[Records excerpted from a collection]
########

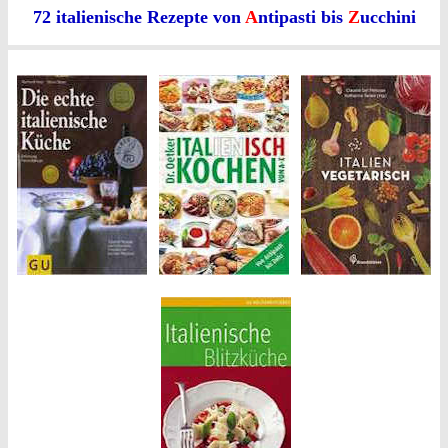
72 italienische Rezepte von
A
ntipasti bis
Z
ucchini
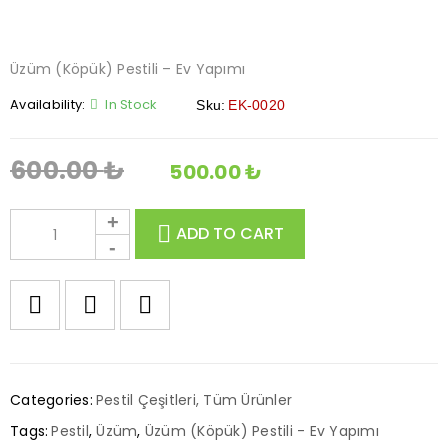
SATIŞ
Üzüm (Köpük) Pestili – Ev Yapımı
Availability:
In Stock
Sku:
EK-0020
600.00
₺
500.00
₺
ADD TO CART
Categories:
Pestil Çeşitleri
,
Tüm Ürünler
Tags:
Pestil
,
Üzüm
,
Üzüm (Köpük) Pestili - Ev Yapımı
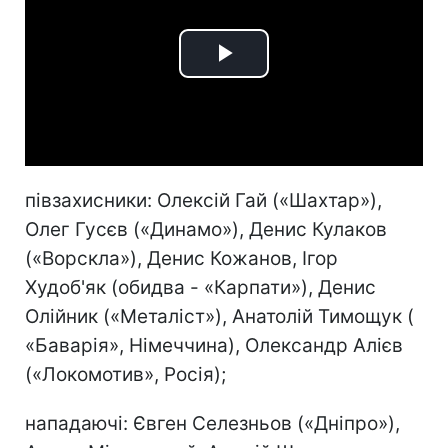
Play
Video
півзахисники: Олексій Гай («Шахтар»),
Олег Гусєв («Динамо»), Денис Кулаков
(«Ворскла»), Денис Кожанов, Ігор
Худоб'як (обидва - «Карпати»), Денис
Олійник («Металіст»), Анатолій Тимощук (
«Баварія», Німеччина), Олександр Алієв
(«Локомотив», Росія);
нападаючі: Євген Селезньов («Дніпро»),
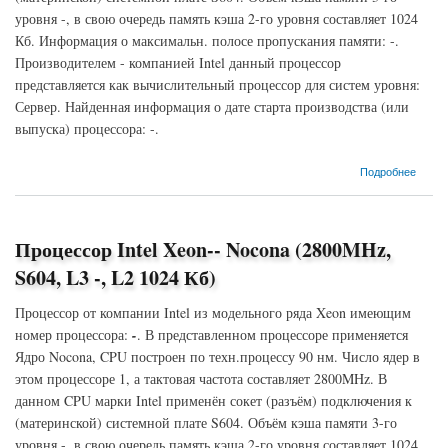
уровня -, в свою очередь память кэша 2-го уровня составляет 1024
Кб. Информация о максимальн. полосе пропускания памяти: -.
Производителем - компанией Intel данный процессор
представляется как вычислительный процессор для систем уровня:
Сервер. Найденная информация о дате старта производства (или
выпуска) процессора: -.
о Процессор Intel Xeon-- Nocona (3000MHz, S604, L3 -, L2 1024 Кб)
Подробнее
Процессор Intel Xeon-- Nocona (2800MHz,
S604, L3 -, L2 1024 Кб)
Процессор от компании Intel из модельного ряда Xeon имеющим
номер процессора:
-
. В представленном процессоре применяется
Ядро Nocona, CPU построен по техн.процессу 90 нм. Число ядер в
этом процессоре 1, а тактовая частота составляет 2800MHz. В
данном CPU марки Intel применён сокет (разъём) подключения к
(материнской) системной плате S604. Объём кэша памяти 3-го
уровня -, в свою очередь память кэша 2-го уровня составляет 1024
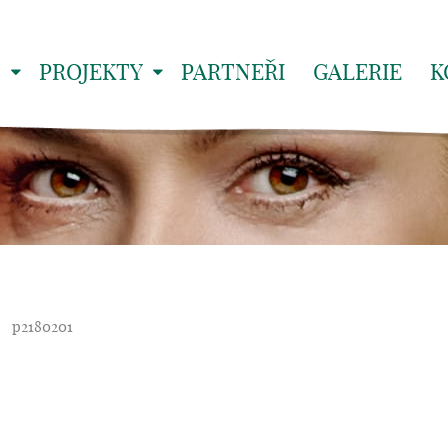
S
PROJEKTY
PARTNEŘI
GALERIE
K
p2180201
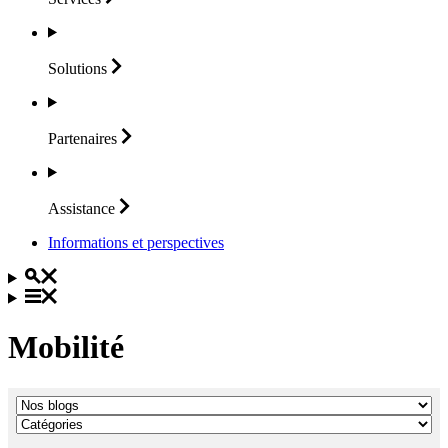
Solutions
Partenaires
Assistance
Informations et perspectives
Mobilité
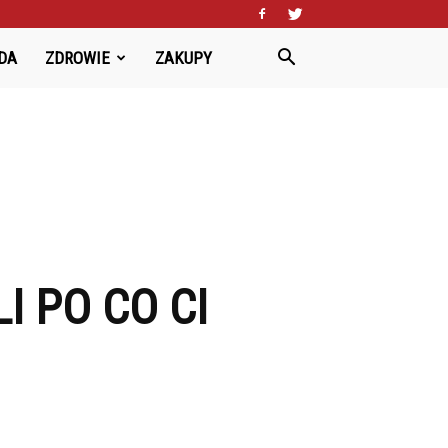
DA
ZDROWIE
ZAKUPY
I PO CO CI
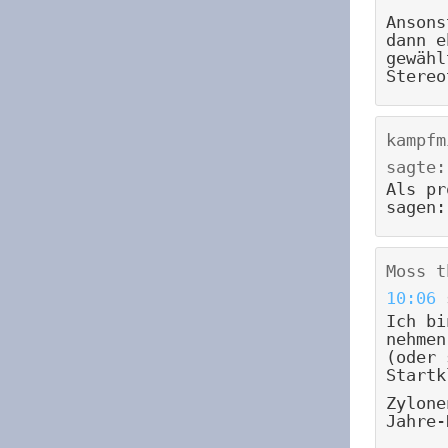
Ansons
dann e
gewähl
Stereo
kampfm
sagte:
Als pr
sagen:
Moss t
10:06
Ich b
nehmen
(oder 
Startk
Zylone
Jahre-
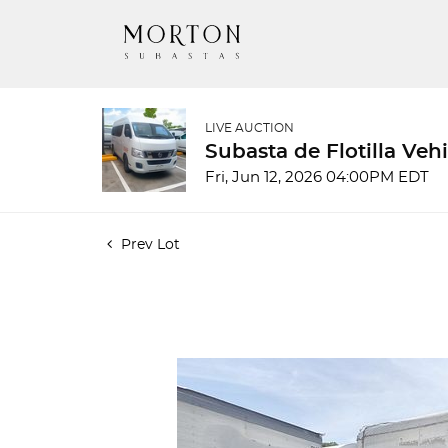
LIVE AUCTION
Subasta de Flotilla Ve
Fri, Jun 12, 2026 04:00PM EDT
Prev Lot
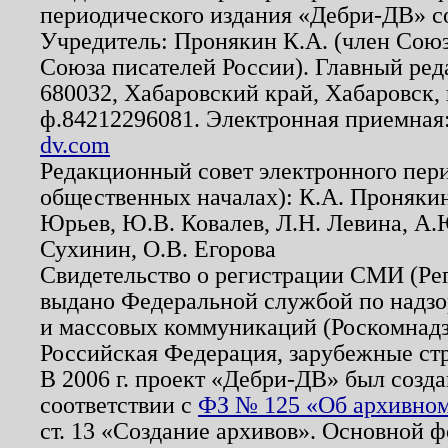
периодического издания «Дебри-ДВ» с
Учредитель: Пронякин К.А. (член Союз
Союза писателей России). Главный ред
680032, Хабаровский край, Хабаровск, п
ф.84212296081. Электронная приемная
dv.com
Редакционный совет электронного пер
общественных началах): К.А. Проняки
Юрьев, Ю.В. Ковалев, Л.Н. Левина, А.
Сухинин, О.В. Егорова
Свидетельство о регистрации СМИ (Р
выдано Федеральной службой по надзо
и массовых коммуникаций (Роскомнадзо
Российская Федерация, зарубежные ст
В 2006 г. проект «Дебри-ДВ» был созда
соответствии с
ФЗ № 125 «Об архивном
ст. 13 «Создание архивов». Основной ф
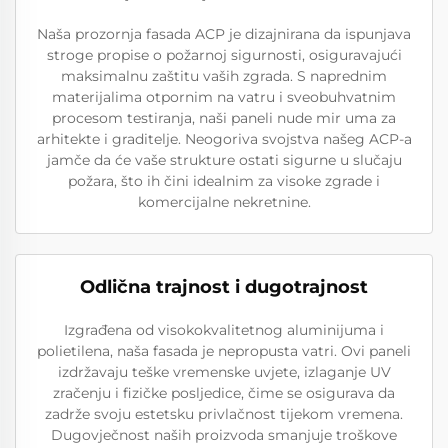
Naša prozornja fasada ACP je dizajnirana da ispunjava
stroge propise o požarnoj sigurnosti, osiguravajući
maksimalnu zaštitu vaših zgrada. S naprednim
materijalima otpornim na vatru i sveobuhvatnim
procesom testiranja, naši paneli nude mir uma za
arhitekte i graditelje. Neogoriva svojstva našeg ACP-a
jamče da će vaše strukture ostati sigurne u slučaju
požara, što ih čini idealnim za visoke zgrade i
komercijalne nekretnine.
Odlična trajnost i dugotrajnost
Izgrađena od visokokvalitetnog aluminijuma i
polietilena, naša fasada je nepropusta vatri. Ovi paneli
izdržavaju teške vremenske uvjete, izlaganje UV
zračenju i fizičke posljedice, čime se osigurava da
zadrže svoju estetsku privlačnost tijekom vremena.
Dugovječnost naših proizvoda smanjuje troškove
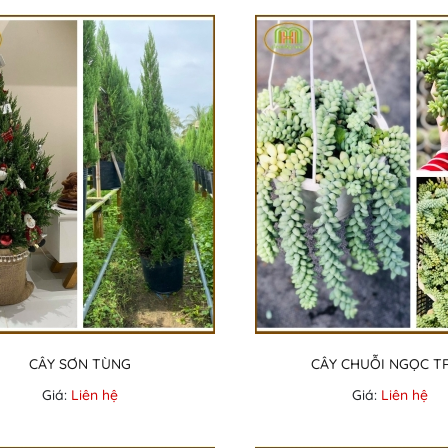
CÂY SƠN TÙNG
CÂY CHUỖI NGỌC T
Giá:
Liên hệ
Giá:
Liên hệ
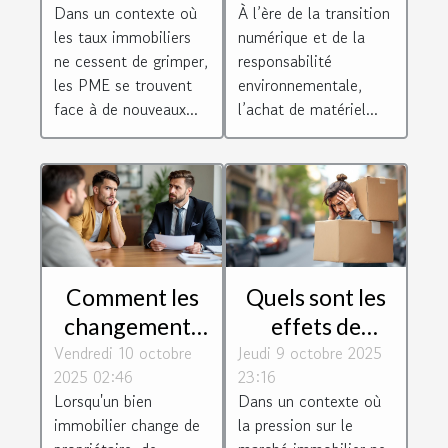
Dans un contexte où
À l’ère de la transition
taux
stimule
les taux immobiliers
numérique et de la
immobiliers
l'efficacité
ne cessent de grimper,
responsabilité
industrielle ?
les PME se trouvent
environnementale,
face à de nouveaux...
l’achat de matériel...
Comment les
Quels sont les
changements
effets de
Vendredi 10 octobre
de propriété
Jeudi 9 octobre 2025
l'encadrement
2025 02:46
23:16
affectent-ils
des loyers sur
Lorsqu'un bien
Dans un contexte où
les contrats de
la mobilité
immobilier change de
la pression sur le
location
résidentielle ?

########

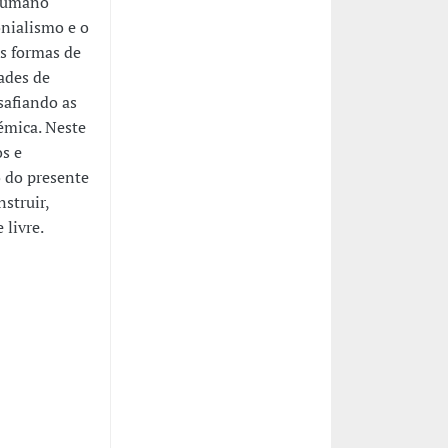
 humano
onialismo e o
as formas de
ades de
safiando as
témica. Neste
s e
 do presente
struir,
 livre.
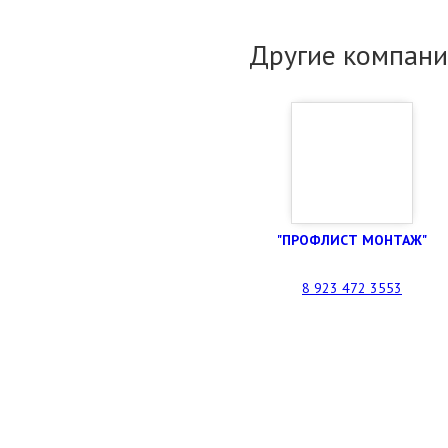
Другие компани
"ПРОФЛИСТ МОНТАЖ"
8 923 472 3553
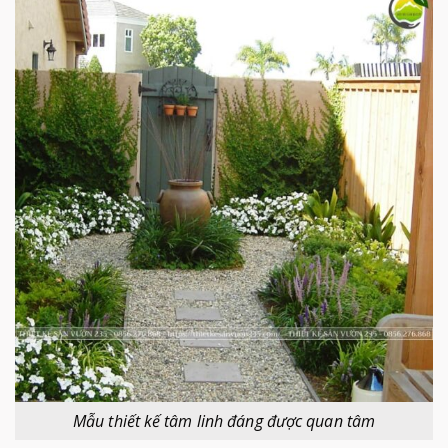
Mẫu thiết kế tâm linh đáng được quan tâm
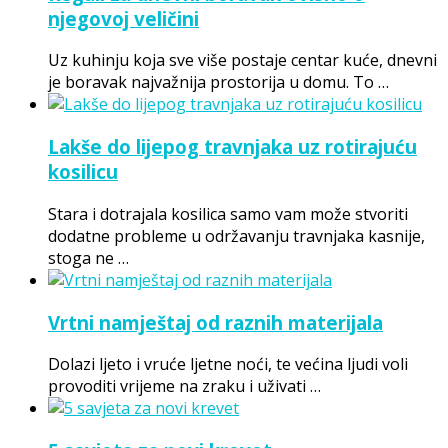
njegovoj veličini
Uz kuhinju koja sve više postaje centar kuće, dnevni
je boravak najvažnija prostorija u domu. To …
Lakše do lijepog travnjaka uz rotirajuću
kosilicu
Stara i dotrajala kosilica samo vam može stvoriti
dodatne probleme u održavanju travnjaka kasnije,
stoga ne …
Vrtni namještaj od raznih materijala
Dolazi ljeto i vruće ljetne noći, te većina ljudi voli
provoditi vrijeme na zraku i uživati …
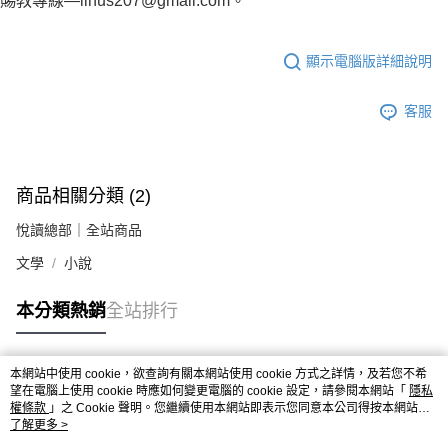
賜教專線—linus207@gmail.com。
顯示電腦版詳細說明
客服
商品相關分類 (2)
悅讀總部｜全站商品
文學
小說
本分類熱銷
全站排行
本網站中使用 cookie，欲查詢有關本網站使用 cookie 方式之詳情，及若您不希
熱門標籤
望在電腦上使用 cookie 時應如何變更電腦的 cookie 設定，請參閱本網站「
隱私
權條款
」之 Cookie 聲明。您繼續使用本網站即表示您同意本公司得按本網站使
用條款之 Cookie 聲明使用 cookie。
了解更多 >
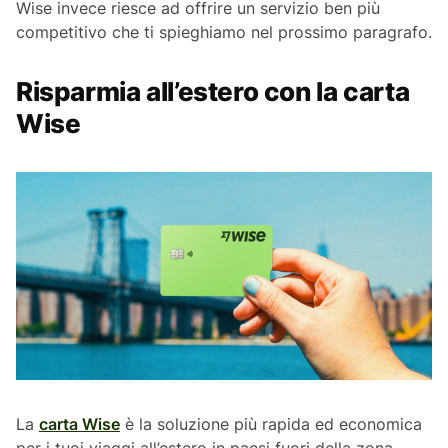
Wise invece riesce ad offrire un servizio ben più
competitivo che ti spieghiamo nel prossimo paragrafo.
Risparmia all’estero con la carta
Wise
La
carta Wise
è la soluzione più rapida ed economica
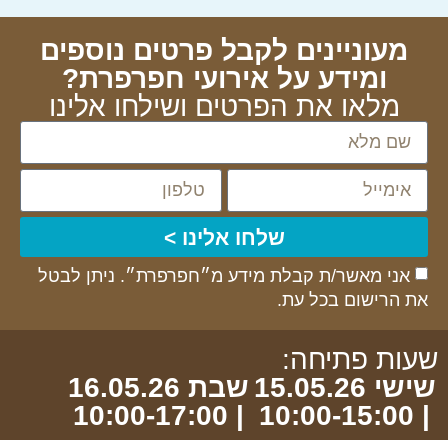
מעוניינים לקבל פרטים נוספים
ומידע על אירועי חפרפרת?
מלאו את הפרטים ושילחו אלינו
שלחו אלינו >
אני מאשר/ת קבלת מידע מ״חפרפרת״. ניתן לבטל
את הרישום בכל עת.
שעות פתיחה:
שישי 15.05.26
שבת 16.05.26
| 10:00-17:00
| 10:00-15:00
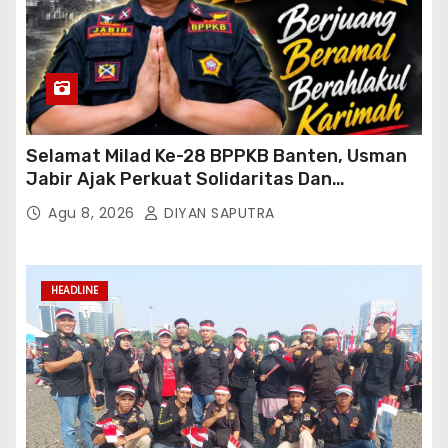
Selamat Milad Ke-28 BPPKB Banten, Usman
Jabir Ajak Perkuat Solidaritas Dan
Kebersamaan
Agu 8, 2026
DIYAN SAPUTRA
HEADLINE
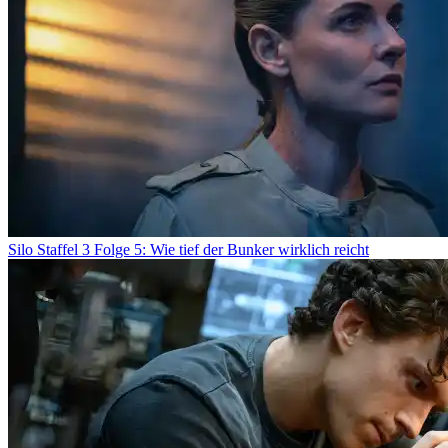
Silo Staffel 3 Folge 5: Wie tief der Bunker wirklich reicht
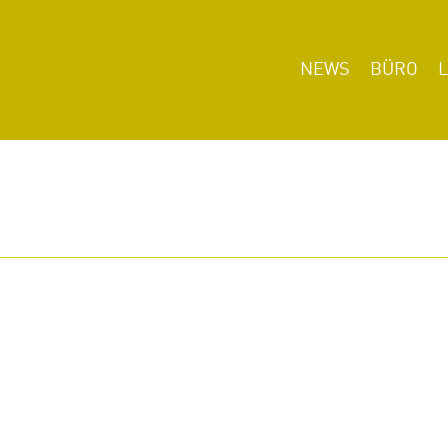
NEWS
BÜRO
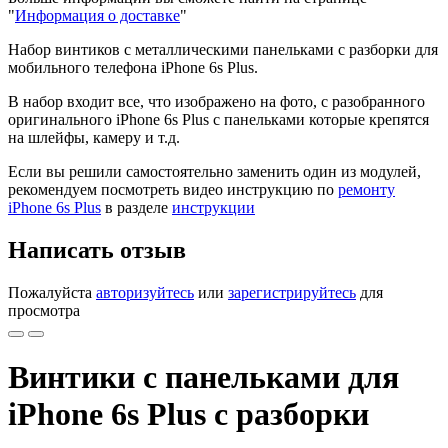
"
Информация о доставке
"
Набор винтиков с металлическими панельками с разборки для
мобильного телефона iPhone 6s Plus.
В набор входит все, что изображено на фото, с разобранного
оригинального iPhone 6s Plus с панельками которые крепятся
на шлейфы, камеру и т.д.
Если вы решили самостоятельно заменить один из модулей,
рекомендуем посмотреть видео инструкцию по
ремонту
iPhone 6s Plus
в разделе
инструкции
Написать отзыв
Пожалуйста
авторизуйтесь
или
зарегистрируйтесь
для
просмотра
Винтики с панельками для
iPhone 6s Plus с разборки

########

*Job*.
Return every line of the records in which the word "Дебри" is found.

*Solution to the exercise*.
периодического издания «Дебри-ДВ» с
В 2006 г. проект «Дебри-ДВ» был созда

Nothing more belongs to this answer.